Die Einweihung dieses Gedenksteins wurde öffentlichkeitswirksam propagiert. Bereits seit Ende August wurde täglich in Zeitungsanzeigen des „Kampfgenossen-Vereins Oldenburg“ auf die Einweihung hingewiesen. Am 3. September, also einen Tag vor den Feierlichkeiten, wurde noch einmal an das Ereignis, dem durch den Gedenkstein gedacht werden sollte, erinnert: Der Bericht, der bereits am 19. Juni 1869 in den „Nachrichten für Stadt und Land“ über den Besuch des Königs Wilhelm I. erschienen war, wurde erneut abgedruckt.

Im Nachgang des feierlichen Aktes erfolgte wiederum eine ausführliche Berichterstattung in der Zeitung. Am 5. September erschien der Artikel „Die Einweihung des Kaiser Wilhelm-Gedenksteins auf dem Donnerschweer Exerzierplatz“. Darin wird der feierliche Zug der Kriegervereine beschrieben, die –  angeführt von einer Musikkapelle durch die mit Girlanden und Fahnen geschmückte Straßen – vom Pferdemarkt zum Exerzierplatz Donnerschwee ziehen. Alle Kriegervereine werden einzeln benannt und die Stifter des Gedenksteins werden hervorgehoben. Es sind drei stadt-oldenburger Kriegervereine: der „Kampfgenossen-Verein Oldenburg“, der „Verein ehemaliger 19. Dragoner“ und der „Kriegerverein vor dem Heiligengeistthor“.

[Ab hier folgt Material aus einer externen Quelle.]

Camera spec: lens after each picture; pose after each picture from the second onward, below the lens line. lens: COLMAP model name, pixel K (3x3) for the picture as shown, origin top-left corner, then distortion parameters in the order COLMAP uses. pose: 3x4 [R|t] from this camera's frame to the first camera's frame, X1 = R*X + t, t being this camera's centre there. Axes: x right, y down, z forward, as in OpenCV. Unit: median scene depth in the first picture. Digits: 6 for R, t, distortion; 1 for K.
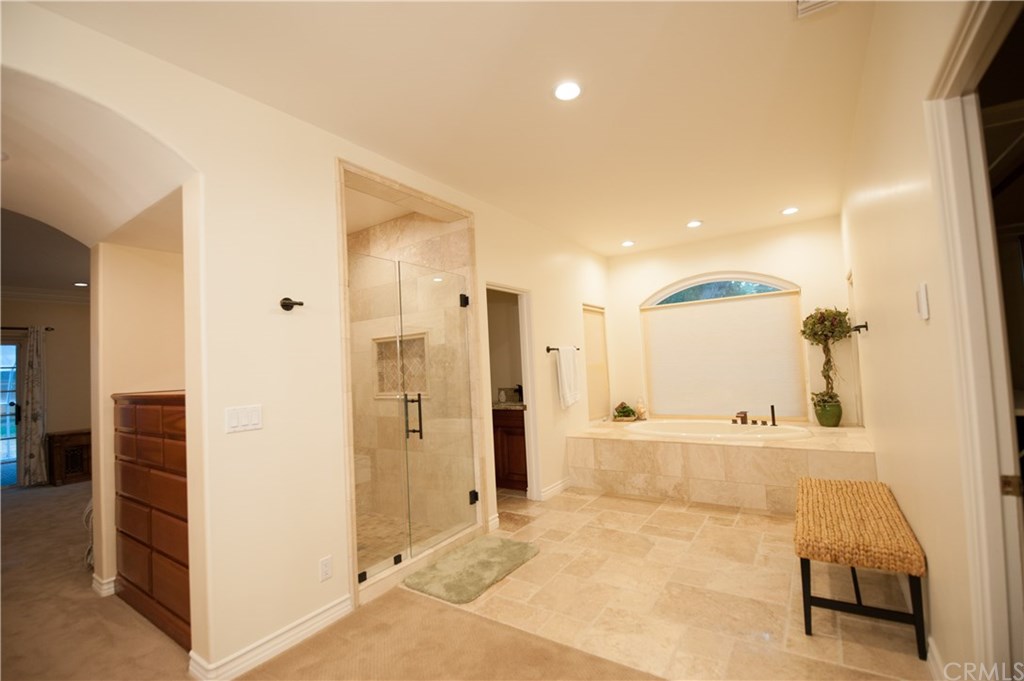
lens RADIAL K [[445.9, 0, 510.7], [0, 445.9, 343.6], [0, 0, 1]] dist [-0.013991, -0.002168]
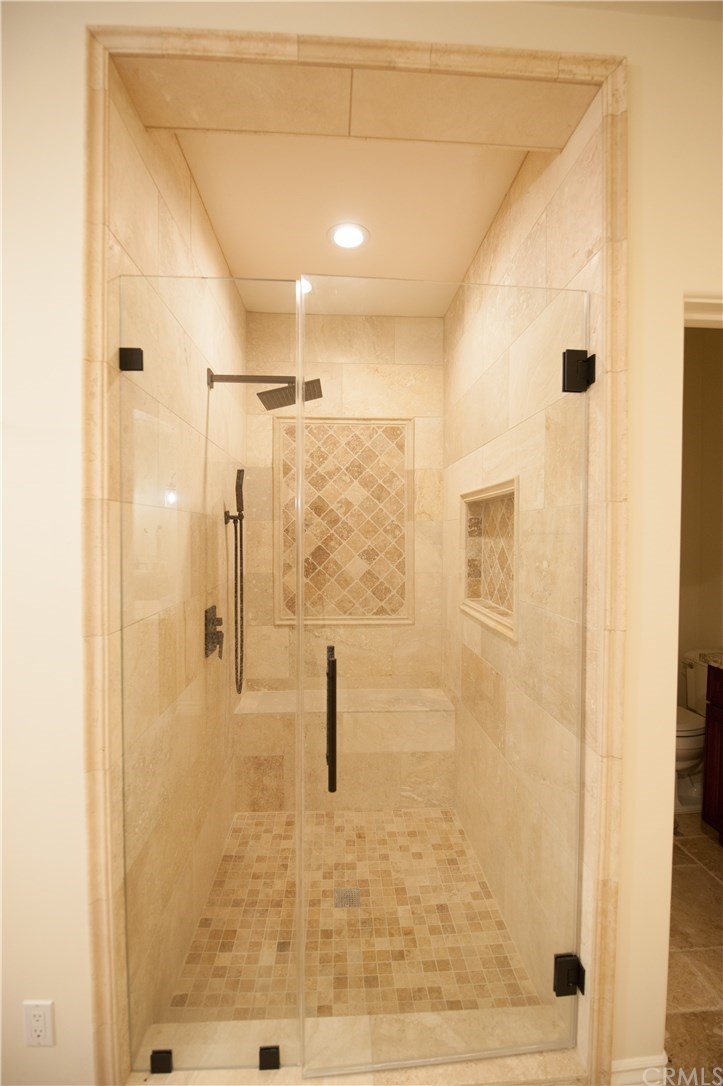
lens RADIAL K [[472.9, 0, 361.4], [0, 472.9, 543.8], [0, 0, 1]] dist [-0.013991, -0.002168]
pose [[0.606093, 0.071083, -0.792211, 0.072324], [0.007891, 0.995412, 0.095353, -0.008586], [0.795354, -0.064044, 0.602752, 0.669611]]
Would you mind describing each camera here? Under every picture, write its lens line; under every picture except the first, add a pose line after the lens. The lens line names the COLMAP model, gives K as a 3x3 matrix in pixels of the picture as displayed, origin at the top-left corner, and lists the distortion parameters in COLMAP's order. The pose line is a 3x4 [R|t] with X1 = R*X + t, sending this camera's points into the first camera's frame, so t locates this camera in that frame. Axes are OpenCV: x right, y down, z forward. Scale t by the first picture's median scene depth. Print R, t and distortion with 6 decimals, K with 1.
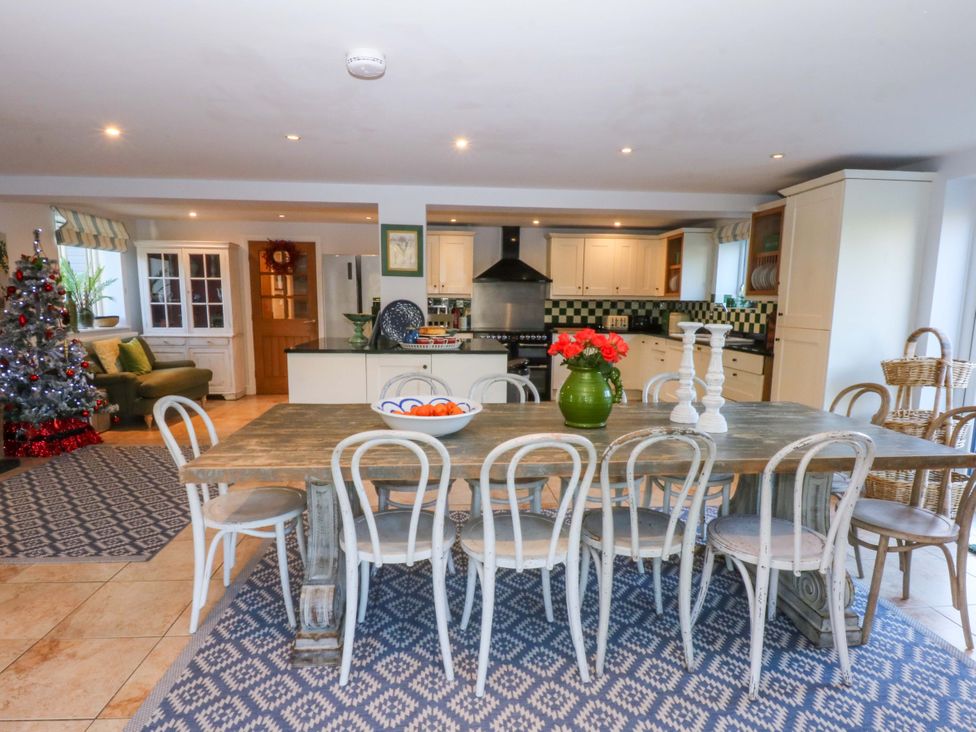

Der letzte fotografisch dokumentierte Standort des Gedenksteins stammt von einer Postkarte aus den späten 1930er Jahren, die den Stein auf der mutmaßlich gegenüberliegenden Seite des jetzigen Standorts zeigt. Ein Luftbild aus dem Jahr 1938 lässt den Stein an dem Ort erahnen, wie ihn auch die historischen Aufnahmen zeigen.

Nach dem Fund des Gedenksteins im Jahr 2015 und der anschließenden Restauration und Wiederaufstellung am Fundort, entwickelte sich eine Debatte rund um die Berechtigung des Steines. Diese Debatte soll im Rahmen dieser Ausstellung aufgegriffen werden.